#### [Text segment]
In addition to the ethical concerns mentioned, issues of demographics arise in societies where social sex selection is common. A society may exhibit a widespread bias towards having children of a specific gender, either due to cultural biases or economic concerns (e.g. male children may be more employable in the future and thus provide more financial support). When combined with frequent social sex selection, this bias may produce a gender imbalance that has undesirable consequences. This phenomenon has been observed in many nations in the Far East, such as India and China, where social sex selection has produced unnaturally high male/female ratios in the population. China's gender imbalance is further increased by the One Child Policy. In these nations, a lack of opportunity for many men to marry is believed to be producing increases in crime, demand for prostitution, and the selling of brides.
In contrast, actual experience in Western cultures provides no evidence for any degree of gender imbalance from technologies which have long been available and legal - such as selective abortion or preimplantation embryo testing. When used for family balancing indications in such countries as the United States, pre-conceptual sex selection is widely sought without any preferential selection of males. Thus the right of individual families to determine whether or not to balance gender of offspring in their families is not and will not become, in many countries, a demographic issue. Furthermore, in countries where such demographic issues exist because of strong gender preferences in a segment of the population, regulatory and legal control of, without denial of access to, sperm sorting technology can be utilized to provide individuals with choices while ensuring that equal numbers of boys and girls are produced for population demographic equality.
Some people believe that timing conception according to astrological charts can influence a baby's sex, though there is no evidence to support this or any other timing method. A 13th century Chinese conception chart purports to be able to identify the sex of the baby before birth.
During the 1980s, Lawrence Livermore National Laboratories teamed with the United States Department of Agriculture to develop the first (and only) successful and repeatable means of separating X- (male) and Y- (female) chromosome bearing spermatozoa. Based on the DNA difference between the X and Y chromosome, the technique (known as 'Beltsfield Sperm Sexing Technology') uses flow cytometry to accurately separate each sub-population. Sperm sorting by flow cytometry is able to separate spermatozoa from most mammalian species, including humans . 'Sexed semen' is offered commercially in cattle by a variety of companies including Cogent (UK) and Sexing Technologies (USA). In humans the technique is marketed as 'MicroSort', but is unavailable outside of the USA due to legal restrictions.

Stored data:
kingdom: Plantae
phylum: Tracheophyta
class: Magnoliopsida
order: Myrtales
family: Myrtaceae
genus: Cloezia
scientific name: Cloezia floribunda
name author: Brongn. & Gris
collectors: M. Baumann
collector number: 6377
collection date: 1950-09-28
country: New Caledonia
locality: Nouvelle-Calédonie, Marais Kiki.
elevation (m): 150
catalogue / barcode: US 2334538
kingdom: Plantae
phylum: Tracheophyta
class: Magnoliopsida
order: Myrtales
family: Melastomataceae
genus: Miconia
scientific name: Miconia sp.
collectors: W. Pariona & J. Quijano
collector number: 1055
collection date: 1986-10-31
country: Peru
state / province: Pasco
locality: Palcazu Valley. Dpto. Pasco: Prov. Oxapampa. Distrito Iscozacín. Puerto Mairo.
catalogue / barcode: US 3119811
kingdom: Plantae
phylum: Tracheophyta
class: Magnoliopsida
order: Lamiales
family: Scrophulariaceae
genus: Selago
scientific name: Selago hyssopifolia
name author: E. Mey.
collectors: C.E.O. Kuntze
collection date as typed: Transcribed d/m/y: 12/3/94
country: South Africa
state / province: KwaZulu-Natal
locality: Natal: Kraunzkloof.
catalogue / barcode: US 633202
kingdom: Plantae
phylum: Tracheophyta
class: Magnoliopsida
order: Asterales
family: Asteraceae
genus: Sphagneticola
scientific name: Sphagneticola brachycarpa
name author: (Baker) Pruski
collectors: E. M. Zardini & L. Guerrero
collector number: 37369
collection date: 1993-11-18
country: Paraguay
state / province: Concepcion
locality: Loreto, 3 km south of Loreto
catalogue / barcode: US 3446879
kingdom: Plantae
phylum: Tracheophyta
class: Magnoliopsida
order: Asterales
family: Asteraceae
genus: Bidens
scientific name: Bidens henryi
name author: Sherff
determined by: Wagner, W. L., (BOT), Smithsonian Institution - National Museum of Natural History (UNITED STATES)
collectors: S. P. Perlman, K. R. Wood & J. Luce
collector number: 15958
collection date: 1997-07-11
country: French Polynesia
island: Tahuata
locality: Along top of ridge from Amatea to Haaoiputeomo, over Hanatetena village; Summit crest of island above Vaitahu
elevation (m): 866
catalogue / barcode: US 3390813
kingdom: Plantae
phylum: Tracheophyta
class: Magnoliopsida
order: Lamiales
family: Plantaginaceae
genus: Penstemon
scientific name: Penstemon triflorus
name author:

#### [Exercise aim]
Transcribe the passage on sex selection from "During the 1980s, Lawrence" up to and including "to legal restrictions.". Work only from the passage on sex selection.

#### [Written reply]
During the 1980s, Lawrence Livermore National Laboratories teamed with the United States Department of Agriculture to develop the first (and only) successful and repeatable means of separating X- (male) and Y- (female) chromosome bearing spermatozoa. Based on the DNA difference between the X and Y chromosome, the technique (known as 'Beltsfield Sperm Sexing Technology') uses flow cytometry to accurately separate each sub-population. Sperm sorting by flow cytometry is able to separate spermatozoa from most mammalian species, including humans . 'Sexed semen' is offered commercially in cattle by a variety of companies including Cogent (UK) and Sexing Technologies (USA). In humans the technique is marketed as 'MicroSort', but is unavailable outside of the USA due to legal restrictions.